A Failure to Communicate
Sue and I are normally superb at communicating with each other. We are, as I can best describe it, efficient. We are frequently forced to exchange information quickly, sometimes just by a look or gesture. I can typically stay with her as she jumps from one idea to another; usually on completely unrelated topics. She has a “high-speed” mind (I also describe Kari and Ryan as having one), moving from one idea to the next before I can catch up. Hmmm. Could it be I have a “low-speed” mind?
Well, we are efficient communicating in other areas as well. We are both computer savvy enough with Microsoft Office to put out some really valuable documents related to Ryan’s care and Kari’s College tasks. Sue’s nothing less than an expert in Excel. She figured out an extremely cool process to PDF Excel files and get them to our mobile devices as books. By default, this process works with just about any file type. Over the past several days we have converted these documents, which will come in especially handy in an emergency or even for just routine medical questions.

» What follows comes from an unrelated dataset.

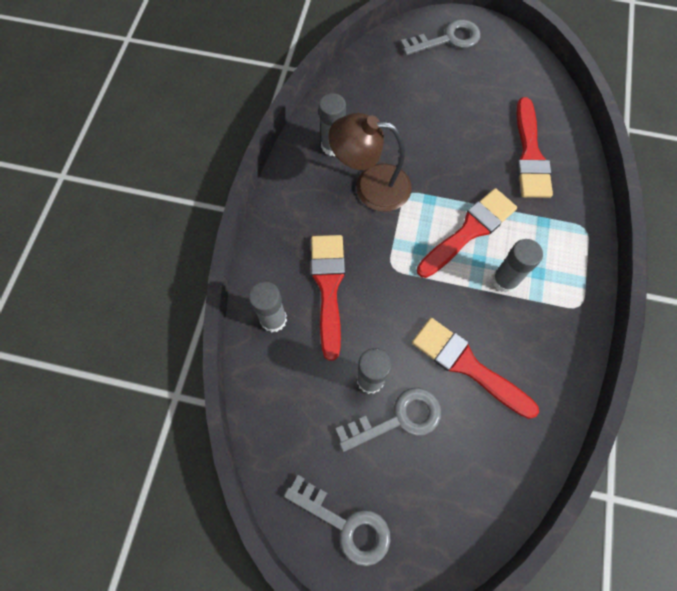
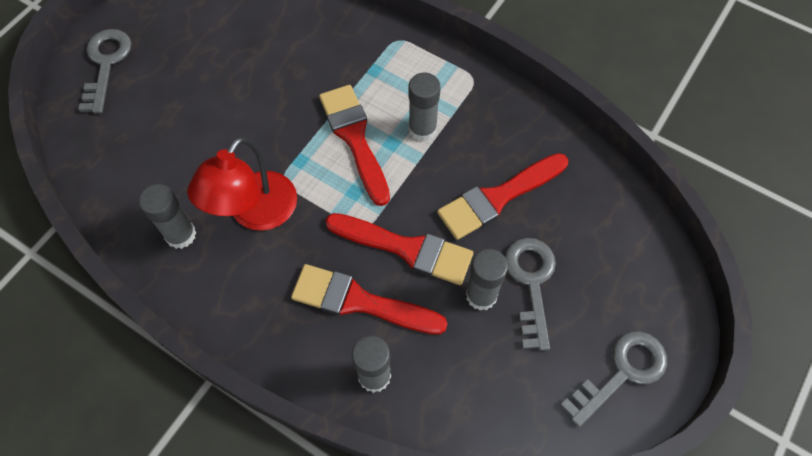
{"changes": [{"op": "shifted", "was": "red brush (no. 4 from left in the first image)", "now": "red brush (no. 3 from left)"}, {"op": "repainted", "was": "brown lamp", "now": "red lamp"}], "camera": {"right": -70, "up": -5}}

Last night, on her way home from work, she called me to see if we needed anything. We ALWAYS need something. I went to my list and compared it against our PDF file of medications. I began rattling off medicines and supplements (L-GLutamine 1000, Vitamin E 400 IU, BCAA 2200, and so on). At the same time, I had the Vitamin Shoppe website up, making sure they carried each and determining the best value (on a per dose basis). My one-track mind was 100% locked on medications when she called back a couple of minutes later. Sue tells me “Look up ‘I-Annotate’. Someone told me about it today and I have an idea how to use it”. This is the point of communication breakdown.
I Become the Punchline
I type it into the Vitamin Shoppe’s search field. Nothing! “How do you spell that?”, I ask. She tells me exactly as I had it. Meanwhile, I’m thinking this would be a great name for an app; one where a person could modify PDFs or a web page. Anyhow, I try various spellings (iAnnotate, I Annotate, Iannotate) and get nothing. I tell her it seems the Vitamin Shoppe doesn’t carry it.
I can hear her keys jingling in the cars ignition. Then it dawns on me what she was saying. I brace myself for what will surely come next. She doesn’t let me down.
Laughter. So intense I can practically hear her eyes watering. The kind of laughter that I’ve become all to familiar. A laughter that oozes “are you really that much of an idiot?”. Yes. It seems so.
As it turns out, she was talking about an app. An app for PDF files. Why, oh why, didn’t I follow my instincts? This one will surely take a good, long while to live down, I just know it based on her still not being able to pull herself together when she arrived home an hour later.
The Reality of it
To me, it’s simply another example of how our lives have changed. Our minds never seem to take a break from trying to improve our family’s situation and Ryan’s care. I know, for me at least, I solve these problems while sometimes working on something else entirely. It seems we unconsciously look at everything we do and see if we can apply it to our family in some form.